Let each one inquire in the Church for the poor and the stranger; and when he meets them, let him invite them to his house; for with the poor man Christ will enter it. He who entertains a stranger, entertains Christ. The glory of a Christian is to receive strangers and pilgrims, and to have at his table the poor, the widow and the orphan. ST. EPHBEM, De Amore Pauperum.
THE Christian religion, besides inheriting all the divine legislation of preceding ages, and consecrating all that was ennobling and purifying in public and private life, perfected every virtue practiced by Jew and Gentile by assigning to each a supernatural motive and by assisting the weakness of nature with most powerful graces.
Doubtless in the most ancient times, men, wherever they chanced to live, were not altogether unmindful of their being sprung from the same parents, and the first impulse of nature urged them to open their house to the stranger as to a brother, one who was their own flesh and blood.
In the patriarchal ages we find a higher motive superadded to that of common brotherhood: that to receive the stranger, was to discharge a debt due to God Himself; that to shut him out was, possibly, to close one’s door against the Deity in disguise.
Abraham and his nephew Lot gave hospitality to angels disguised in human form, and were rewarded, the former by the birth of Isaac, the latter by being saved with his family from the terrible destruction in which Sodom and the neighboring cities were involved.
Not dissimilar was the reward divinely granted to the poor pagan widow of Sarephta who harbored and fed the famished and fugitive prophet Elias, and to the wealthy lady of Sunam who sheltered Elisseus. Their generous hospitality was rewarded by the restoring to life of the only son of each.

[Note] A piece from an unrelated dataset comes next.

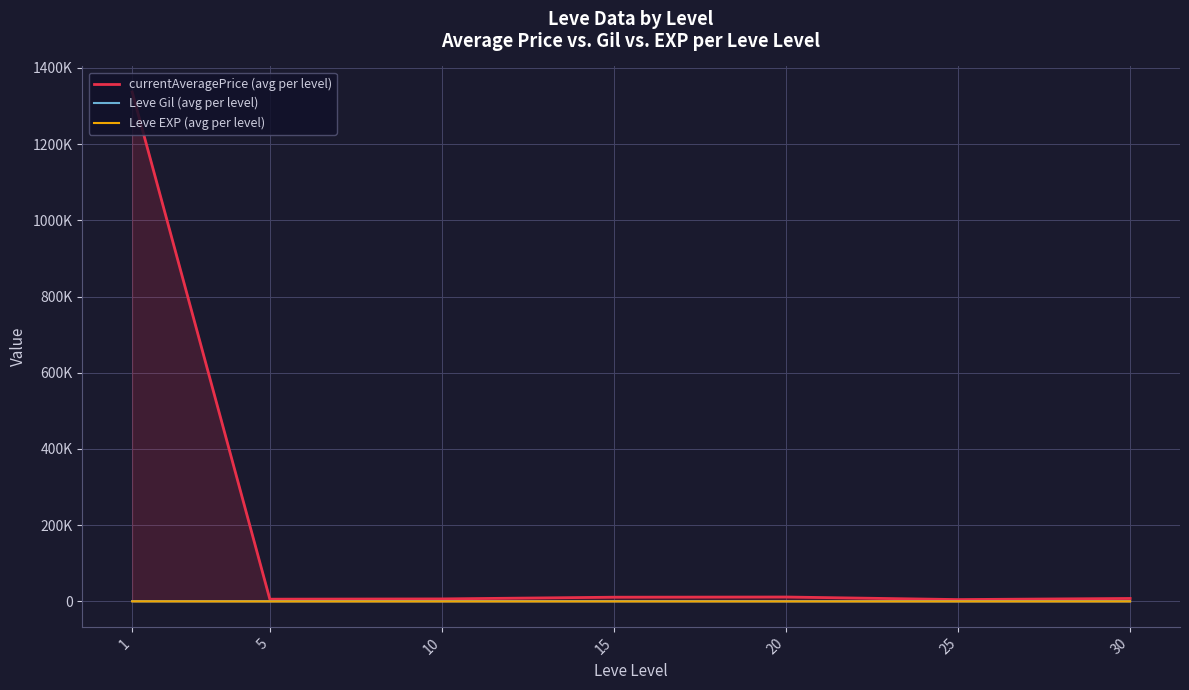

Rank the categories by Leve EXP (avg per level) value from lowest to highest.

5, 10, 20, 15, 25, 30, 1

But in the gospel, Martha and Mary made their home the resting-place of the Incarnate God, and their hospitality was accompanied by a public and unhesitating confession of their Guest’s divinity, and that, too, at a time when He was most opposed and persecuted by the leading men of the nation.
Not only were they, also, rewarded by the restoration to life of their dead brother, but they had the further recompense of becoming the apostles of the Divine Master.

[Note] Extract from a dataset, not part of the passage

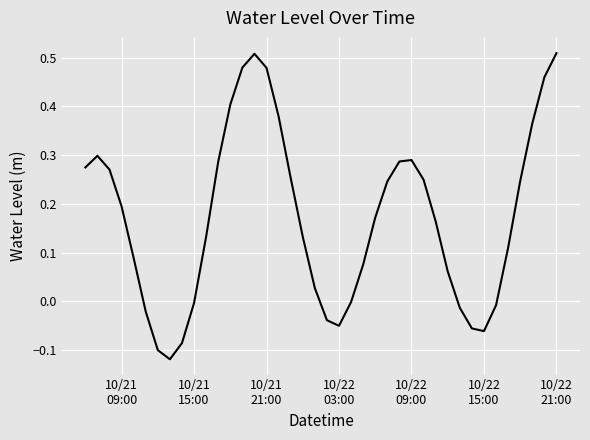

What is the difference between the maximum and minimum values?

0.6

This was, moreover, the return made by Him to his Mother’s cousin, Mary Salome, mother of St. James the Elder and St. John the Apostle, for the hospitality so generously bestowed on Mary, after the breaking up of her own home at Nazareth.
The same may be said of that other Mary, the sister of the apostle St. Barnabas, and the mother of another apostle, John-Mark. It is the common tradition that her house was that in which our Lord celebrated the Last Supper, in which the Blessed Virgin found a refuge during the interval between the Crucifixion and the Resurrection, and in which the apostles and disciples were wont to assemble till the Holy Ghost came down on them.
Certain it is that there the faithful were wont to meet with Peter and the other apostles till after the martyrdom of St. Stephen and St. James, the imprisonment and miraculous liberation of St. Peter, and the visit made to him by St. Paul after the latter’s conversion.
Her home was the common home of the infant church of Jerusalem, and, as tradition affirms, the first Christian church in that city. This generous mother’s hospitality was rewarded by seeing both her brother and her son called to the glorious labors and perils of the apostleship.
Thenceforward, the bestowing hospitality was for the mistress of a Christian household to receive Christ himself, the God of Charity, in the person of every guest who crossed her threshold, be he rich or poor, kinsman or stranger, friend or foe, sick or loathsome, the holiest of men or the most abandoned of sinners.